** Objective **
Copy every row below line by line, keeping each one word for word.

** Input for this task **
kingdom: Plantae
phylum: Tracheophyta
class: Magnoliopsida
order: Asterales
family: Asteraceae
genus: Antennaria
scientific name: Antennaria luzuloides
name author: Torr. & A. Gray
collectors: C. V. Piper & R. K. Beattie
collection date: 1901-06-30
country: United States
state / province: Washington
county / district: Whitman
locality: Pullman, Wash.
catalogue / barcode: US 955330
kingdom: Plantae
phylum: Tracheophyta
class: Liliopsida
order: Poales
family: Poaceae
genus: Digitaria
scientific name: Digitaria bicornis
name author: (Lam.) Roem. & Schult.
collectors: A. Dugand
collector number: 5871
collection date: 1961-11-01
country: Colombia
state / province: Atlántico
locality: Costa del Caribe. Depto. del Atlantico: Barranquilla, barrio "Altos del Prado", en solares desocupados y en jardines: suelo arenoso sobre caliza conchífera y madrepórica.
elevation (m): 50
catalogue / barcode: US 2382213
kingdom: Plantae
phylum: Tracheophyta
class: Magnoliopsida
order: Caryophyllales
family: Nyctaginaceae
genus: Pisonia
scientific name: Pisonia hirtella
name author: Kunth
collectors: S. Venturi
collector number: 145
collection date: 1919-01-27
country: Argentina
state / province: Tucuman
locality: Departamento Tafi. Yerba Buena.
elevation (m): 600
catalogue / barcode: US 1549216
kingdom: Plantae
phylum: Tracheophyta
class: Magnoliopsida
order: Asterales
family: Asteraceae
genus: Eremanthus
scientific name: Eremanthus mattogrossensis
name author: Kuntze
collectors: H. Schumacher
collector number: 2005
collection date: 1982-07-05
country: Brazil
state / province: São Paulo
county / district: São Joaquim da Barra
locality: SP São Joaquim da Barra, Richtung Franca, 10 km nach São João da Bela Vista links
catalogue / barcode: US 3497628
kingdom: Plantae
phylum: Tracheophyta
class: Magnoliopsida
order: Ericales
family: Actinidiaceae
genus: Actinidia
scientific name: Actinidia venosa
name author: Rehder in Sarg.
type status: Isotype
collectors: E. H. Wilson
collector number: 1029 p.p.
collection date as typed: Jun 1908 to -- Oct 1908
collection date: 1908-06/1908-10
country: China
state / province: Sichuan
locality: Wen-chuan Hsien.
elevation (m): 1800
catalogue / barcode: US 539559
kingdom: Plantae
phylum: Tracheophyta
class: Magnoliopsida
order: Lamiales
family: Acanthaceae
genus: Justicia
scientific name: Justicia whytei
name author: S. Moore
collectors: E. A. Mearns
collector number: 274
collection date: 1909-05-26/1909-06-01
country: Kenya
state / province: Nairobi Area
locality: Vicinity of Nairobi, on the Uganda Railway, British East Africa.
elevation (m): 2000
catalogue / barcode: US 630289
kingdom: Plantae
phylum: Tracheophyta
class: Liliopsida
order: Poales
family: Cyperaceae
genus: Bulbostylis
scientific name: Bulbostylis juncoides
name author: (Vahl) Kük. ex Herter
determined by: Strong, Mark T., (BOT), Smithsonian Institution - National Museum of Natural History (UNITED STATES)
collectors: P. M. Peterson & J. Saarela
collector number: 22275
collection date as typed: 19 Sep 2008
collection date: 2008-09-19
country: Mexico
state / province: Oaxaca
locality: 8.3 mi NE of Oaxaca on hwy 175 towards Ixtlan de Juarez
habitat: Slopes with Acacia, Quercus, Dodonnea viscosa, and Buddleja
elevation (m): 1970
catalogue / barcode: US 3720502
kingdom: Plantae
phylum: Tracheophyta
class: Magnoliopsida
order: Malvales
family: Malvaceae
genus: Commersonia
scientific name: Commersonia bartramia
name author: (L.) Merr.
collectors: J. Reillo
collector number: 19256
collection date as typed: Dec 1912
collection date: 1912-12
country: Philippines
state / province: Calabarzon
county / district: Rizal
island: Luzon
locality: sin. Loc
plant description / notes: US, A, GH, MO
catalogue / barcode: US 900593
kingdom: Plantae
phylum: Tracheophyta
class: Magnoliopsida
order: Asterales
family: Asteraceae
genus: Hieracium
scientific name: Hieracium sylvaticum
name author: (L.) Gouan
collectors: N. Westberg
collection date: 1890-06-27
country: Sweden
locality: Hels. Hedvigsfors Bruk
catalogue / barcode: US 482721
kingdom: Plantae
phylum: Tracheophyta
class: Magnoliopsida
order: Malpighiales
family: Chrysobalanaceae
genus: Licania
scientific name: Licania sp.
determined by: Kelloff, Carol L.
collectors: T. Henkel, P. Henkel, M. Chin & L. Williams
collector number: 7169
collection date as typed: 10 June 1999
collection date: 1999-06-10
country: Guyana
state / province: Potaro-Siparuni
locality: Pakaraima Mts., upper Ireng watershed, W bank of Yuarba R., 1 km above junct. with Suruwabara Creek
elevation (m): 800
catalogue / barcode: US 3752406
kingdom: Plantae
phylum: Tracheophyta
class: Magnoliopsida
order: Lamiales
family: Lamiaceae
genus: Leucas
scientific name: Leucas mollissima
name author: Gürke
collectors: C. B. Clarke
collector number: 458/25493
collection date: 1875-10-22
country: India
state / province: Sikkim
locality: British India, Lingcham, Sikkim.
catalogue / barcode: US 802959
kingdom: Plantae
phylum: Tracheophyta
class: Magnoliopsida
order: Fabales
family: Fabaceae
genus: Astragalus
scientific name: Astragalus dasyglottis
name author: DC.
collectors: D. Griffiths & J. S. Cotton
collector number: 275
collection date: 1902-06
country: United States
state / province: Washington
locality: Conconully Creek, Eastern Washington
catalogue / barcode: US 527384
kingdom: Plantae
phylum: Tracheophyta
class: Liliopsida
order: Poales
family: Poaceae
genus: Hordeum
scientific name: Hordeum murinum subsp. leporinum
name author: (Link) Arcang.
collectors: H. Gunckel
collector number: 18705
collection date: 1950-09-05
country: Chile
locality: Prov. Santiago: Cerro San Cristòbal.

** Answer in full **
kingdom: Plantae
phylum: Tracheophyta
class: Magnoliopsida
order: Asterales
family: Asteraceae
genus: Antennaria
scientific name: Antennaria luzuloides
name author: Torr. & A. Gray
collectors: C. V. Piper & R. K. Beattie
collection date: 1901-06-30
country: United States
state / province: Washington
county / district: Whitman
locality: Pullman, Wash.
catalogue / barcode: US 955330
kingdom: Plantae
phylum: Tracheophyta
class: Liliopsida
order: Poales
family: Poaceae
genus: Digitaria
scientific name: Digitaria bicornis
name author: (Lam.) Roem. & Schult.
collectors: A. Dugand
collector number: 5871
collection date: 1961-11-01
country: Colombia
state / province: Atlántico
locality: Costa del Caribe. Depto. del Atlantico: Barranquilla, barrio "Altos del Prado", en solares desocupados y en jardines: suelo arenoso sobre caliza conchífera y madrepórica.
elevation (m): 50
catalogue / barcode: US 2382213
kingdom: Plantae
phylum: Tracheophyta
class: Magnoliopsida
order: Caryophyllales
family: Nyctaginaceae
genus: Pisonia
scientific name: Pisonia hirtella
name author: Kunth
collectors: S. Venturi
collector number: 145
collection date: 1919-01-27
country: Argentina
state / province: Tucuman
locality: Departamento Tafi. Yerba Buena.
elevation (m): 600
catalogue / barcode: US 1549216
kingdom: Plantae
phylum: Tracheophyta
class: Magnoliopsida
order: Asterales
family: Asteraceae
genus: Eremanthus
scientific name: Eremanthus mattogrossensis
name author: Kuntze
collectors: H. Schumacher
collector number: 2005
collection date: 1982-07-05
country: Brazil
state / province: São Paulo
county / district: São Joaquim da Barra
locality: SP São Joaquim da Barra, Richtung Franca, 10 km nach São João da Bela Vista links
catalogue / barcode: US 3497628
kingdom: Plantae
phylum: Tracheophyta
class: Magnoliopsida
order: Ericales
family: Actinidiaceae
genus: Actinidia
scientific name: Actinidia venosa
name author: Rehder in Sarg.
type status: Isotype
collectors: E. H. Wilson
collector number: 1029 p.p.
collection date as typed: Jun 1908 to -- Oct 1908
collection date: 1908-06/1908-10
country: China
state / province: Sichuan
locality: Wen-chuan Hsien.
elevation (m): 1800
catalogue / barcode: US 539559
kingdom: Plantae
phylum: Tracheophyta
class: Magnoliopsida
order: Lamiales
family: Acanthaceae
genus: Justicia
scientific name: Justicia whytei
name author: S. Moore
collectors: E. A. Mearns
collector number: 274
collection date: 1909-05-26/1909-06-01
country: Kenya
state / province: Nairobi Area
locality: Vicinity of Nairobi, on the Uganda Railway, British East Africa.
elevation (m): 2000
catalogue / barcode: US 630289
kingdom: Plantae
phylum: Tracheophyta
class: Liliopsida
order: Poales
family: Cyperaceae
genus: Bulbostylis
scientific name: Bulbostylis juncoides
name author: (Vahl) Kük. ex Herter
determined by: Strong, Mark T., (BOT), Smithsonian Institution - National Museum of Natural History (UNITED STATES)
collectors: P. M. Peterson & J. Saarela
collector number: 22275
collection date as typed: 19 Sep 2008
collection date: 2008-09-19
country: Mexico
state / province: Oaxaca
locality: 8.3 mi NE of Oaxaca on hwy 175 towards Ixtlan de Juarez
habitat: Slopes with Acacia, Quercus, Dodonnea viscosa, and Buddleja
elevation (m): 1970
catalogue / barcode: US 3720502
kingdom: Plantae
phylum: Tracheophyta
class: Magnoliopsida
order: Malvales
family: Malvaceae
genus: Commersonia
scientific name: Commersonia bartramia
name author: (L.) Merr.
collectors: J. Reillo
collector number: 19256
collection date as typed: Dec 1912
collection date: 1912-12
country: Philippines
state / province: Calabarzon
county / district: Rizal
island: Luzon
locality: sin. Loc
plant description / notes: US, A, GH, MO
catalogue / barcode: US 900593
kingdom: Plantae
phylum: Tracheophyta
class: Magnoliopsida
order: Asterales
family: Asteraceae
genus: Hieracium
scientific name: Hieracium sylvaticum
name author: (L.) Gouan
collectors: N. Westberg
collection date: 1890-06-27
country: Sweden
locality: Hels. Hedvigsfors Bruk
catalogue / barcode: US 482721
kingdom: Plantae
phylum: Tracheophyta
class: Magnoliopsida
order: Malpighiales
family: Chrysobalanaceae
genus: Licania
scientific name: Licania sp.
determined by: Kelloff, Carol L.
collectors: T. Henkel, P. Henkel, M. Chin & L. Williams
collector number: 7169
collection date as typed: 10 June 1999
collection date: 1999-06-10
country: Guyana
state / province: Potaro-Siparuni
locality: Pakaraima Mts., upper Ireng watershed, W bank of Yuarba R., 1 km above junct. with Suruwabara Creek
elevation (m): 800
catalogue / barcode: US 3752406
kingdom: Plantae
phylum: Tracheophyta
class: Magnoliopsida
order: Lamiales
family: Lamiaceae
genus: Leucas
scientific name: Leucas mollissima
name author: Gürke
collectors: C. B. Clarke
collector number: 458/25493
collection date: 1875-10-22
country: India
state / province: Sikkim
locality: British India, Lingcham, Sikkim.
catalogue / barcode: US 802959
kingdom: Plantae
phylum: Tracheophyta
class: Magnoliopsida
order: Fabales
family: Fabaceae
genus: Astragalus
scientific name: Astragalus dasyglottis
name author: DC.
collectors: D. Griffiths & J. S. Cotton
collector number: 275
collection date: 1902-06
country: United States
state / province: Washington
locality: Conconully Creek, Eastern Washington
catalogue / barcode: US 527384
kingdom: Plantae
phylum: Tracheophyta
class: Liliopsida
order: Poales
family: Poaceae
genus: Hordeum
scientific name: Hordeum murinum subsp. leporinum
name author: (Link) Arcang.
collectors: H. Gunckel
collector number: 18705
collection date: 1950-09-05
country: Chile
locality: Prov. Santiago: Cerro San Cristòbal.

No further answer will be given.